Invoice finance may be reviewed where the business raises eligible B2B invoices and wants funding linked to the debtor book rather than a fixed loan amount.
What lenders may review
Lenders may look at debtor ageing, customer spread, invoice values, payment terms, credit notes, disputes, concentration, export exposure and the systems used to issue and collect invoices.
If a small number of customers make up a large share of sales, the review may focus more closely on those customers and their payment record.
When another route may fit better
If the main pressure is machinery, vehicles or tooling, asset finance may be more relevant. If the need is a one-off amount for stock, VAT or working capital, a business loan may need to be reviewed.
How Jolt makes the next step easier
You do not need to know the perfect lender at the first step. Jolt looks at the funding purpose, timing, documents and likely route, then helps shape the enquiry around lender appetite.
Start with the amount, what the money is for and how quickly it is needed. If the route is not obvious, the enquiry can still be reviewed without turning this page into another form.
Invoice finance for manufacturing companies FAQs
Can manufacturers use invoice finance?
It may be possible where the business raises B2B invoices and the debtor book is suitable for lender review.
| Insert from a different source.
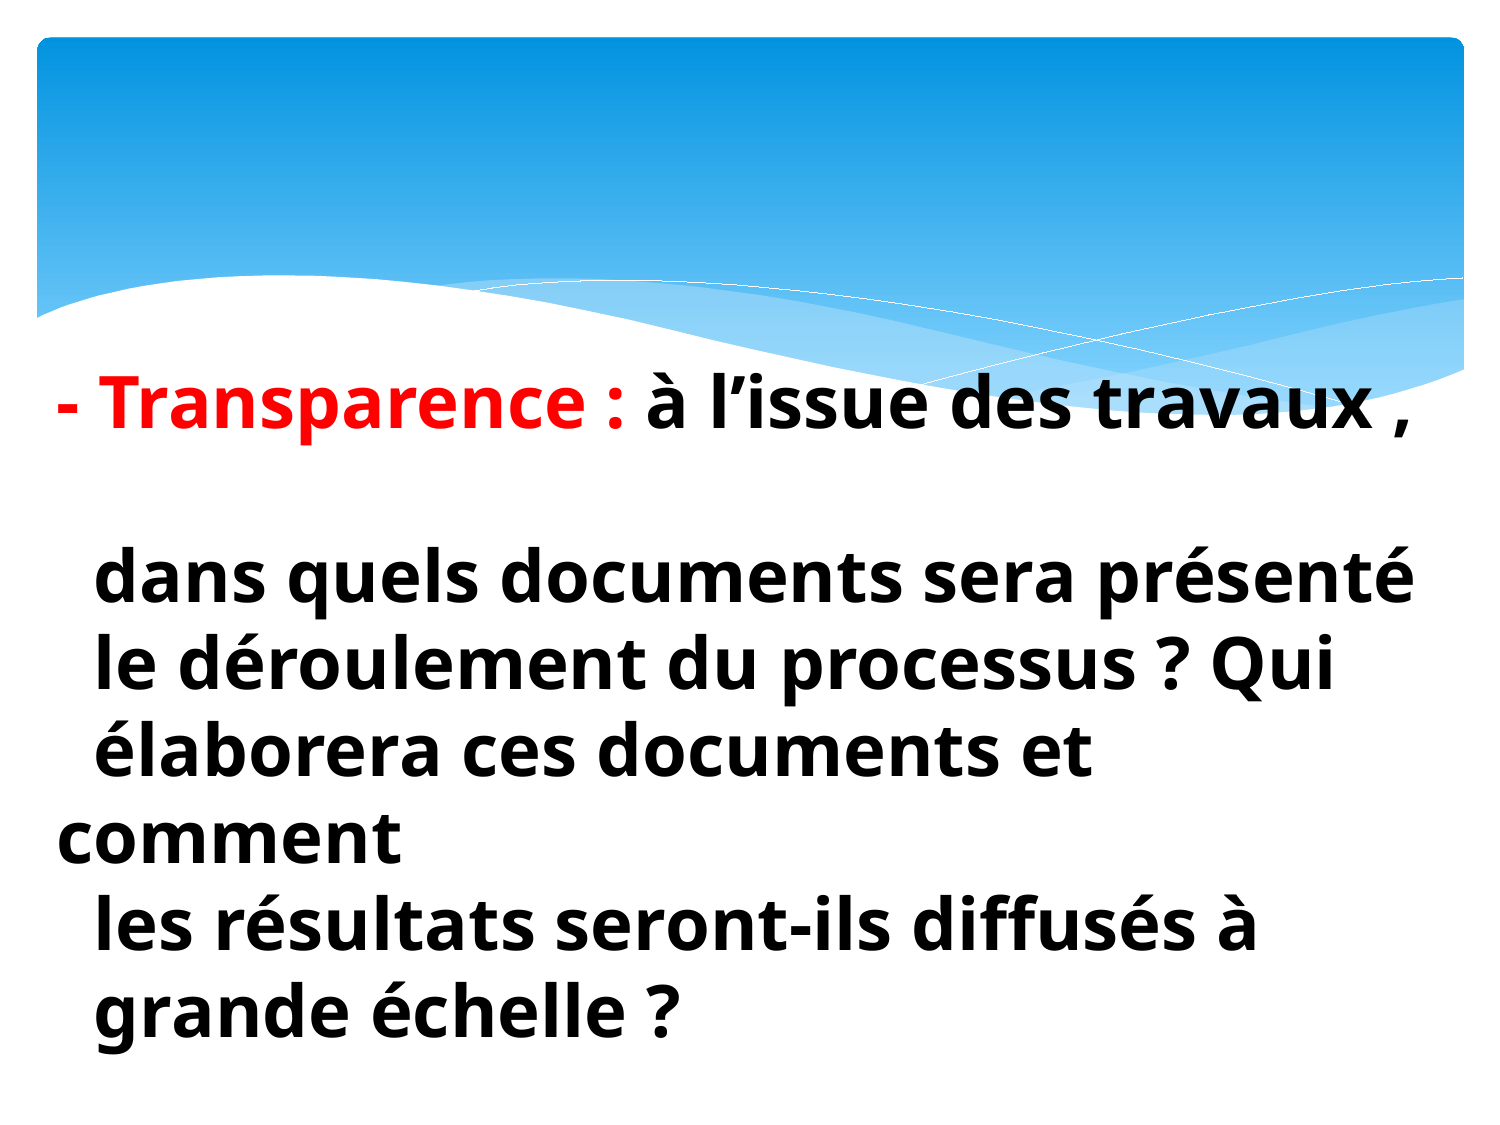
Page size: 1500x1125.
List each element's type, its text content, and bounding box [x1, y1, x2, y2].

title - Transparence : à l’issue des travaux , dans quels documents sera présenté le déroulement du processus ? Qui élaborera ces documents et comment les résultats seront-ils diffusés à grande échelle ? [41, 314, 1459, 1094]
Does customer concentration matter?
Yes. High concentration with one or two customers can affect the review because the lender is more exposed to those debtor relationships.
Can invoice finance help with materials?
It can help cash flow after eligible invoices are raised, but funding materials before invoicing may need another route such as working capital finance or trade finance.
What should I prepare?
Aged debtors, sales ledger information, sample invoices, customer terms, recent bank statements and accounts can all help the enquiry.